The paper introduces GaLore+, a novel method for significantly boosting the speed and efficiency of low-rank adaptation for large language models.
GaLore+ uses cross-head projection and fast randomized SVD to reduce the computational cost associated with estimating projection matrices during training.
Experiments show GaLore+ fine-tuning LLaMA2-7B up to four times faster than GaLore and achieving better accuracy than LoRA, DoRA, and original GaLore.

GaLore $+$ : Advancing Low-Rank Adaptation in LLMs with Cross-Head Projection

The paper "GaLore $+$ : Boosting Low-Rank Adaptation for LLMs with Cross-Head Projection" addresses an imperative challenge within the domain of LLM fine-tuning, particularly for models exceeding billions of parameters, such as LLaMA2-7B and LLaMA2-13B. The focus is on enhancing the efficiency of low-rank adaptation methods, specifically by tackling the high computational costs associated with singular value decomposition (SVD) in existing frameworks like GaLore.

Key Innovations

Cross-Head Low-Rank Projection: The paper introduces a method of cross-head low-rank projection as a means to significantly cut down on the time complexity of estimating projection matrices in multi-head attention layers. By sharing the low-rank projection matrices across multiple query or key projections, the computational burden is reduced from $O(h^3)$ to $O(h)$ , where $h$ is the number of attention heads. This approach leverages the inherent similarity between the query and key transformations across different attention heads, thereby simplifying the required SVD operation.
Randomized Subspace Iteration for Fast SVD: GaLore $+$ utilizes randomized subspace iteration to further expedite the SVD process. This algorithm decreases the time complexity of calculating $r$ -rank approximations from $O(mn \times \min(m, n))$ to $O(mn \times \log(r))$ . The implementation of this method not only accelerates computation but also mitigates memory usage, making it suitable for large-scale model fine-tuning on resource-constrained hardware.
Sparsely Coded Residuals: To alleviate the errors introduced by low-rank approximation, the authors propose using sparsely coded residuals for enhancing the estimation of first- and second-order optimizer moments. By maintaining a sparse representation of these residuals, the fidelity of weight updates is improved without compromising on memory efficiency.

Empirical Evaluation

The evaluation of GaLore $+$ was conducted on arithmetic reasoning tasks using GSM8K and MAWPS datasets and natural language generation tasks using datasets like E2E. In these experiments, GaLore $+$ consistently surpassed traditional methods like LoRA, DoRA, and the original GaLore in both accuracy and time efficiency. For instance, GaLore $+$ demonstrated a fourfold increase in fine-tuning speed over vanilla GaLore when applied to LLaMA2-7B, highlighting its significant computational efficiency gains.

Implications and Future Work

The advancements presented in GaLore $+$ hold substantial implications for the deployment and adaptation of LLMs in memory and compute-constrained environments. By reducing both the time and memory footprint of training processes, this approach democratizes the accessibility to fine-tuning LLMs, providing feasibility for smaller organizations and individual researchers to leverage large models effectively.
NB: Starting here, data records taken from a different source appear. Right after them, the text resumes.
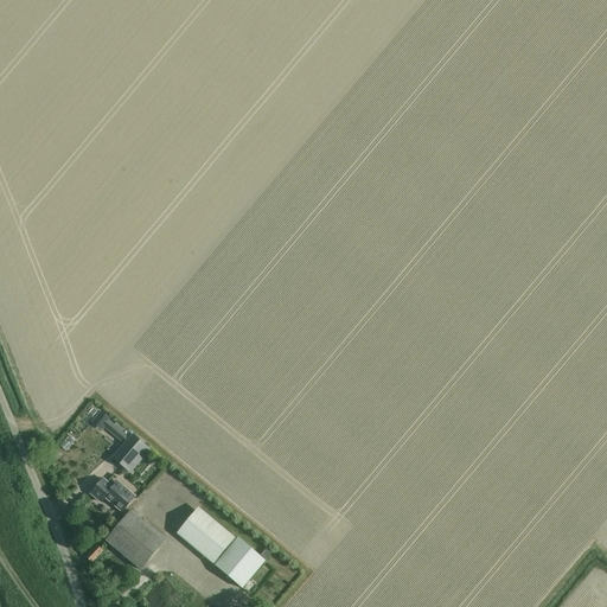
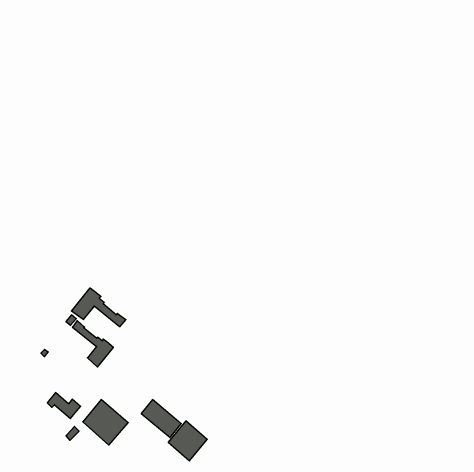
building: none -> [71,288,126,327]
building: [90,477,133,510] -> [47,393,81,419]

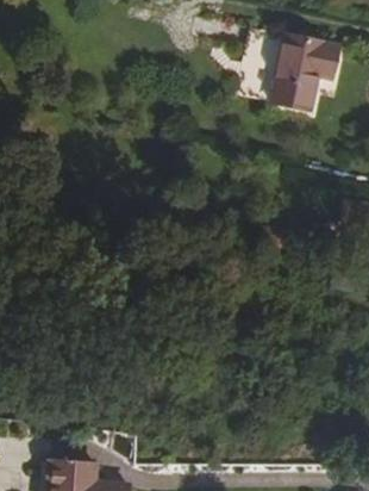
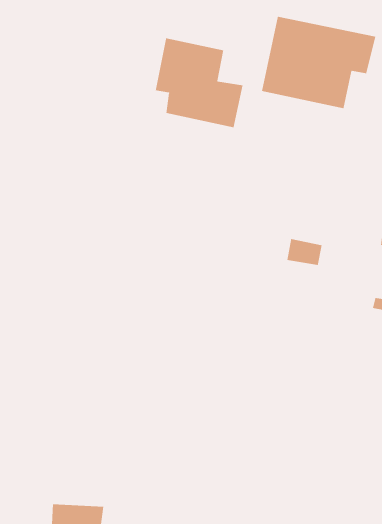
building: none -> [155,38,243,128]

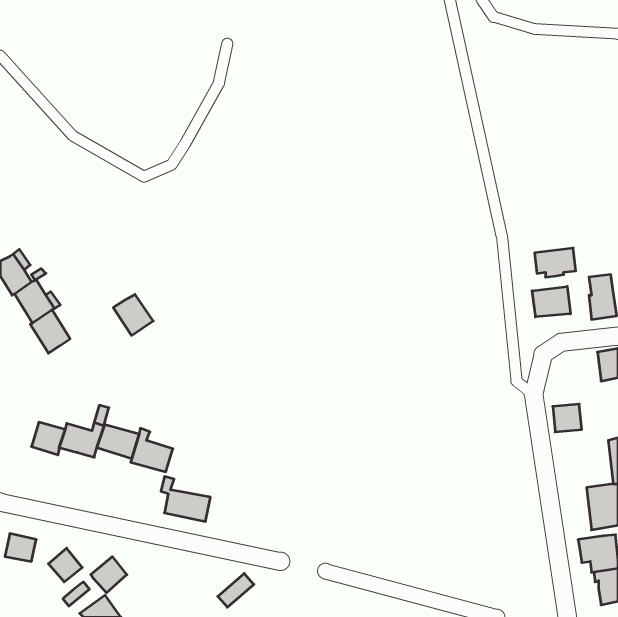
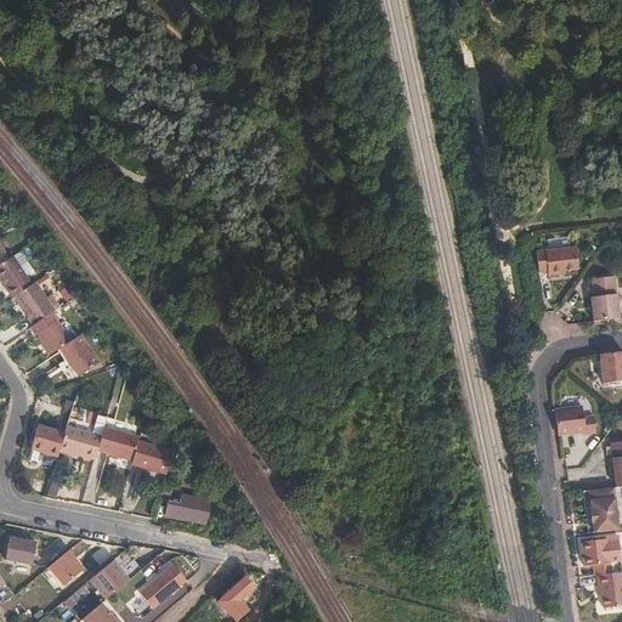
building: [532,286,570,317] -> none
building: [113,294,153,335] -> [60,334,100,375]
building: none -> [138,561,187,609]

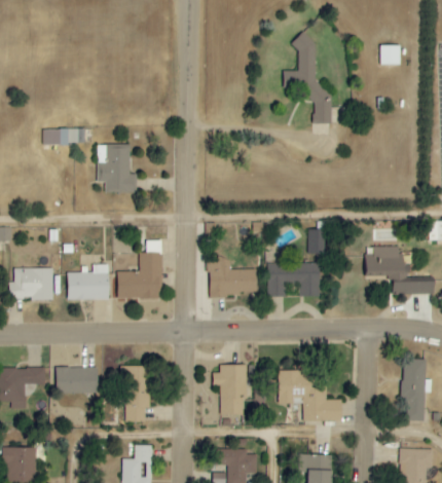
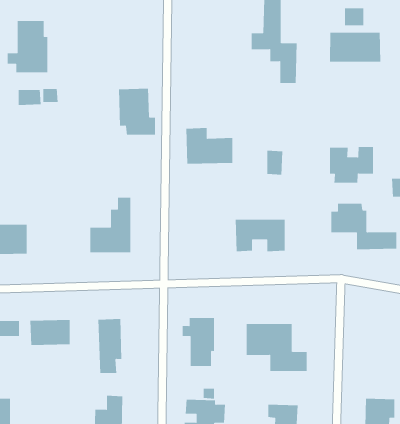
building: none -> [7,20,48,73]
building: none -> [329,32,381,63]
building: [98,144,137,192] -> [118,88,156,135]
building: none -> [329,146,373,183]
building: [308,228,326,254] -> [266,150,283,175]
building: [208,258,257,296] -> [185,127,233,164]
building: [67,264,109,300] -> none
building: [402,359,432,421] -> none

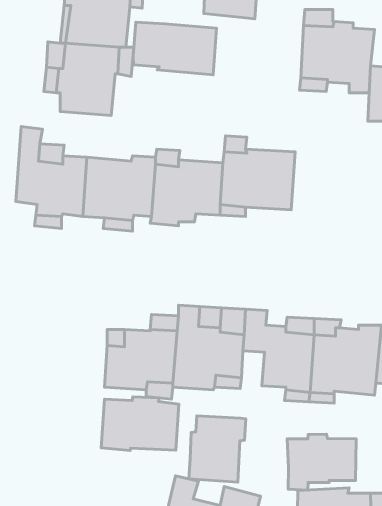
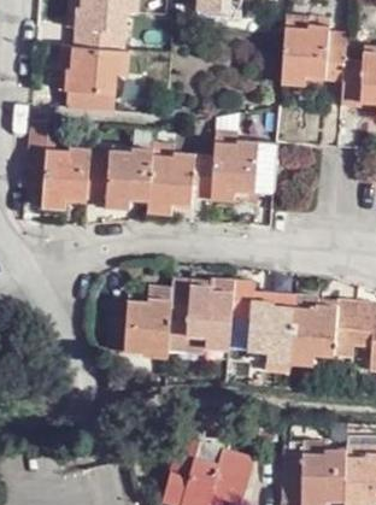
building: [133,22,216,75] -> none
building: [101,397,179,450] -> none
building: [189,416,246,482] -> none
building: [287,434,356,490] -> none

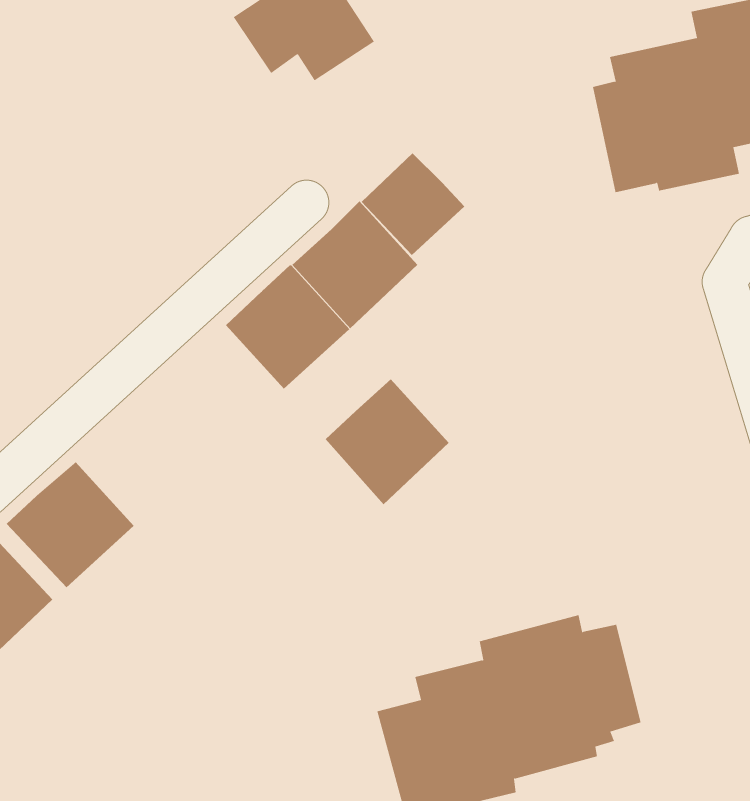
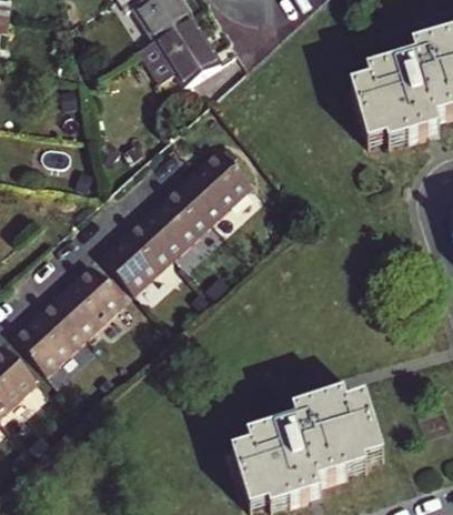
building: [361,152,465,256] -> none
building: [325,379,450,505] -> [101,221,174,295]
building: none -> [52,264,127,339]

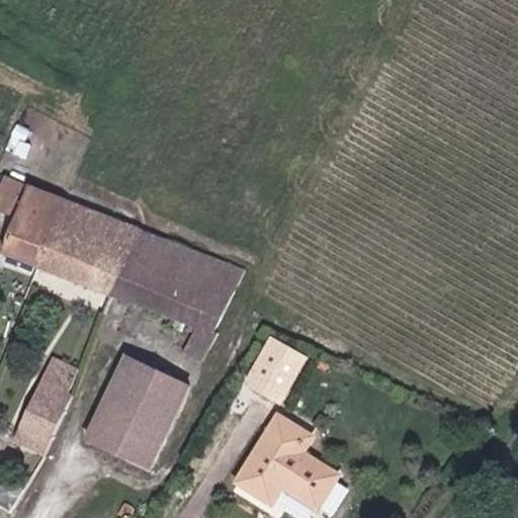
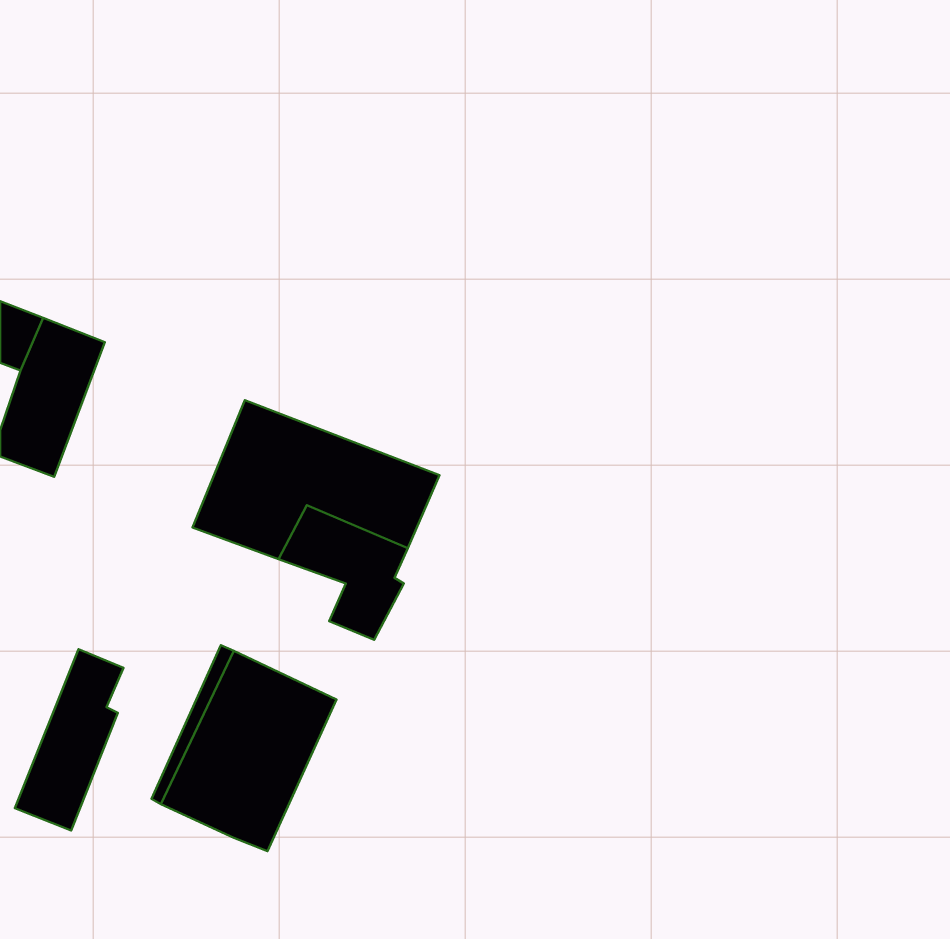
building: [32,194,136,294] -> none
building: [246,336,304,399] -> none
building: [239,419,334,508] -> none

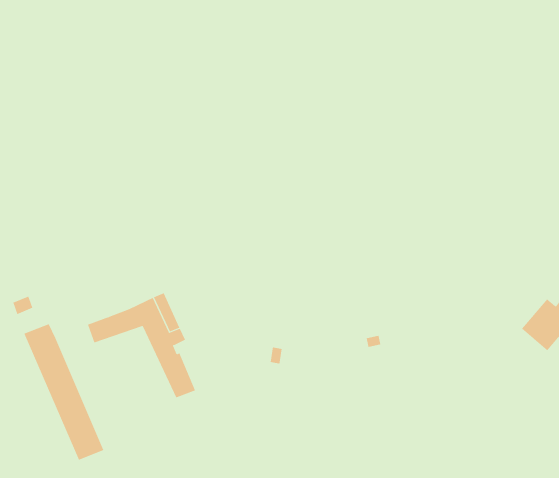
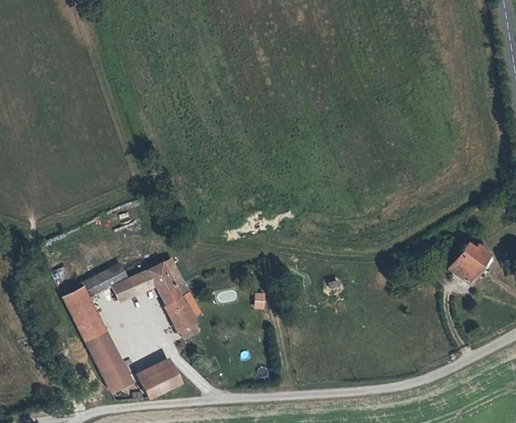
building: none -> [80,263,128,298]
building: none -> [139,363,181,398]

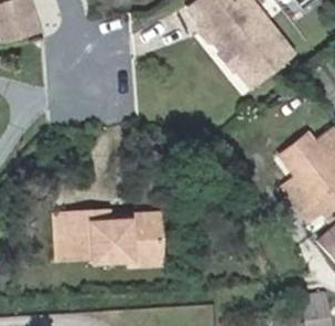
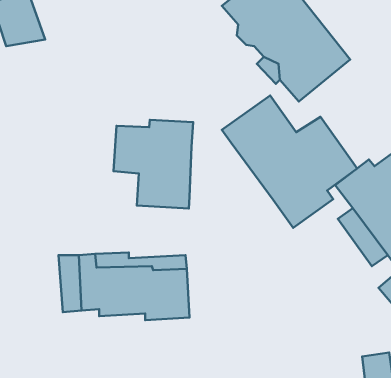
building: none -> [222,96,357,228]
building: none -> [114,120,193,208]

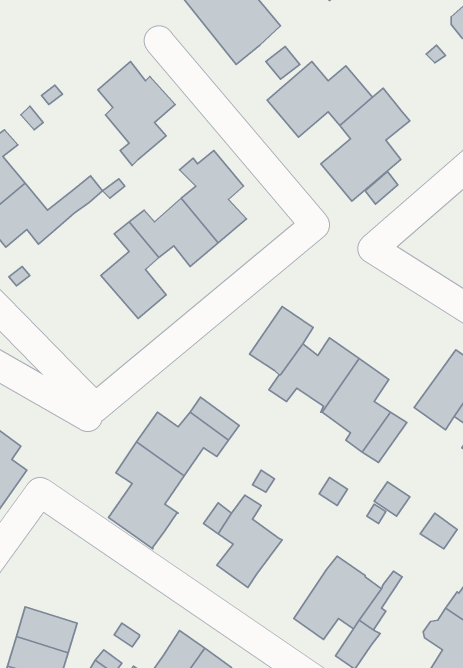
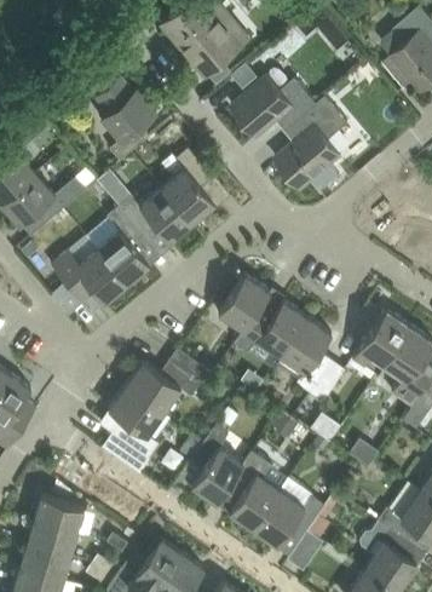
building: none -> [50,236,126,304]
building: none -> [223,450,280,529]
building: none -> [34,495,83,533]

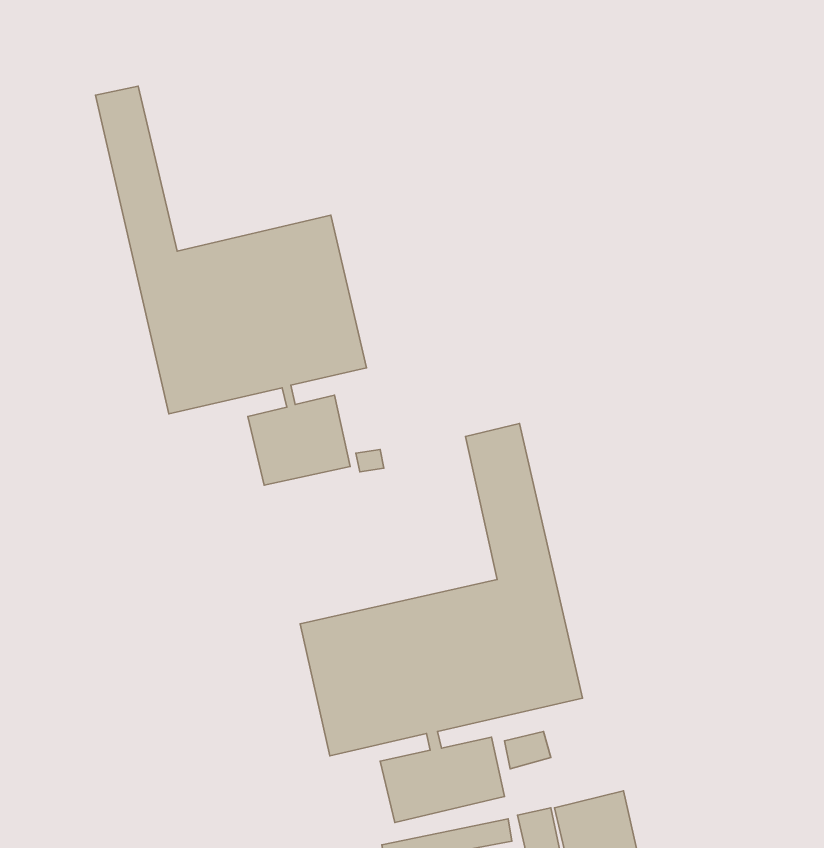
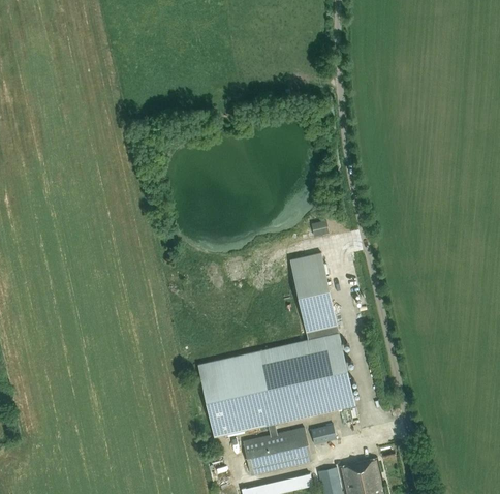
building: [96,86,366,485] -> none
For future work, further refinements could include theoretical analyses to refine the approximations made by cross-head low-rank projection. Additionally, exploring dynamic adjustment mechanisms for the ranking and updating of sparse residual matrices may yield even finer control over the model adaptation process. These enhancements would not only bolster the theoretical robustness of GaLore $+$ but could also extend its applicability across an even broader array of model architectures and applications.